Five survivors of the 444-day siege of the embassy have said they remember seeing Ahmadinejad, while Iranian veterans of the embassy standoff have denied that the hardliner was involved. AFP

by Olivier Knox

WASHINGTON – US President George W. Bush said Thursday that the charge that Iran’s hardline president-elect was a key player in the dramatic 1979 takeover of the US embassy in Tehran “raises many questions.”

Five survivors of the 444-day siege of the embassy have said they remember seeing Ahmadinejad, while Iranian veterans of the embassy standoff have denied that the hardliner was involved.

“I have no information” to confirm or refute the allegation, Bush said. “But obviously his involvement raises many questions, and knowing how active people are at finding answers to questions, I’m confident they’ll be found.”

White House spokesman Scott McClellan told reporters that the president, who had been speaking to four news organization including AFP, was referring to Ahmadinejad’s “reported involvement” and was not confirming the accusation.

McClellan said Washington was “looking into the facts” behind the charge but denied any formal investigation.

Ahmadinejad, 49, trounced moderate cleric Akbar Hashemi Rafsanjani in the second round run-off of Friday’s presidential vote to record the greatest upset in Iranian political history. Washington deemed the elections illegitimate.
════════════════════
*Exercise objective*: Continue the news article about Bush's remarks on Ahmadinejad and the 1979 embassy takeover, picking up after its final sentence. The saved entries are not required for this work.

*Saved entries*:
════════════════════
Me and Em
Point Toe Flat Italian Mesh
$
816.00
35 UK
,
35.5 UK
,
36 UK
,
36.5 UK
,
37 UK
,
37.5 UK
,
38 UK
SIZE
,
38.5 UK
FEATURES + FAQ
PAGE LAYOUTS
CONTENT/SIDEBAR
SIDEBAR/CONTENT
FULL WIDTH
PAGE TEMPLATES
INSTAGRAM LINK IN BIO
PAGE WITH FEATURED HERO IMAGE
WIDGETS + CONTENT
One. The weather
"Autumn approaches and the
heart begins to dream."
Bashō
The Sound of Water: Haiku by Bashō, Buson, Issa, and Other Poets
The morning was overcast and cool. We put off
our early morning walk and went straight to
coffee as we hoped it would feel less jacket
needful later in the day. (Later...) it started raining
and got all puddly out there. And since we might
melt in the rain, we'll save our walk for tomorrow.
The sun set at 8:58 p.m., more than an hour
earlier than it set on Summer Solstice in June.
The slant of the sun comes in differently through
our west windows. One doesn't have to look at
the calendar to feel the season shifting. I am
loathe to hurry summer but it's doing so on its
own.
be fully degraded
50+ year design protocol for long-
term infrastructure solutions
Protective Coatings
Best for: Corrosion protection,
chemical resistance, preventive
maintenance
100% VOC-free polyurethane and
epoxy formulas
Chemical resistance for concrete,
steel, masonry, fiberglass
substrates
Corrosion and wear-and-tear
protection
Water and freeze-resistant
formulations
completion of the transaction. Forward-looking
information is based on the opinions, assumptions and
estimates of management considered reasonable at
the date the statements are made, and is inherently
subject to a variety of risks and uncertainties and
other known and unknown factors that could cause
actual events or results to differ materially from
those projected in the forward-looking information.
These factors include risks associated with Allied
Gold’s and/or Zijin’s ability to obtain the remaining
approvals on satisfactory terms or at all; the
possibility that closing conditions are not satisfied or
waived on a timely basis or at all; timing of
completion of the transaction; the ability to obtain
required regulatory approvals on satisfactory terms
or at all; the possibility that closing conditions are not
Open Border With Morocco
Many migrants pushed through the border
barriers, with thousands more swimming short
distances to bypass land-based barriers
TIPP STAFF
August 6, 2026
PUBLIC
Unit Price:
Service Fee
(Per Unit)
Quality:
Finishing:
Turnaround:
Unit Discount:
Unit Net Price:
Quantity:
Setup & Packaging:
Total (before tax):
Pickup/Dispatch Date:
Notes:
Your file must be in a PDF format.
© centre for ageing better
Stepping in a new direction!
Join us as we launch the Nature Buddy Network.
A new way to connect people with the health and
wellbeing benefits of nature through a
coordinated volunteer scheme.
════════════════════
*Result of the task*:
A veteran of Iran’s Revolutionary Guards, Ahmadinejad was a founding member of the Office for Strengthening Unity Between Universities and Theological Seminaries (OSU), which organized the storming of the embassy compound, according to the Washington Times.

Retired army colonel Charles Scott, a former hostage, told the Washington Times newspaper “The new president of Iran is a terrorist.”

“As soon as I saw his picture in the paper, I knew that was the bastard … He was one of the top two or three leaders,” said the 73-year-old who lives in Jonesboro, Georgia.

Others among the dozens of Americans held at the embassy in the Iranian capital have also said they remembered Ahmadinejad.

Some 90 people inside the embassy compound were taken hostage. Fifty-two remained in captivity for 444 days until January 20, 1981, when Ronald Reagan was inaugurated as US president.

Donald Sharer, a retired Navy captain who was for a time a cellmate of Scott at the Evin prison in northern Tehran, remembered Ahmadinejad as “a hard-liner, a cruel individual.”

In an interview with CNN television, Sharer recalled an incident when Ahmadinejad “just called Colonel Scott and myself ‘pigs and dogs’ and said we deserved to be locked up forever.

“When you’re placed in a life threatening situation of that manner, you remember those things.”

So far five former hostages out of 52 who remained in captivity the whole 444 days have said they remember Ahmadinejad.

“Mr Ahmadinejad was never one of students following the path of the imam that took the spy den (US embassy). He was never there,” Mohsen Mirdamadi, an ex-hostage taker who went on to become a member of parliament, told AFP.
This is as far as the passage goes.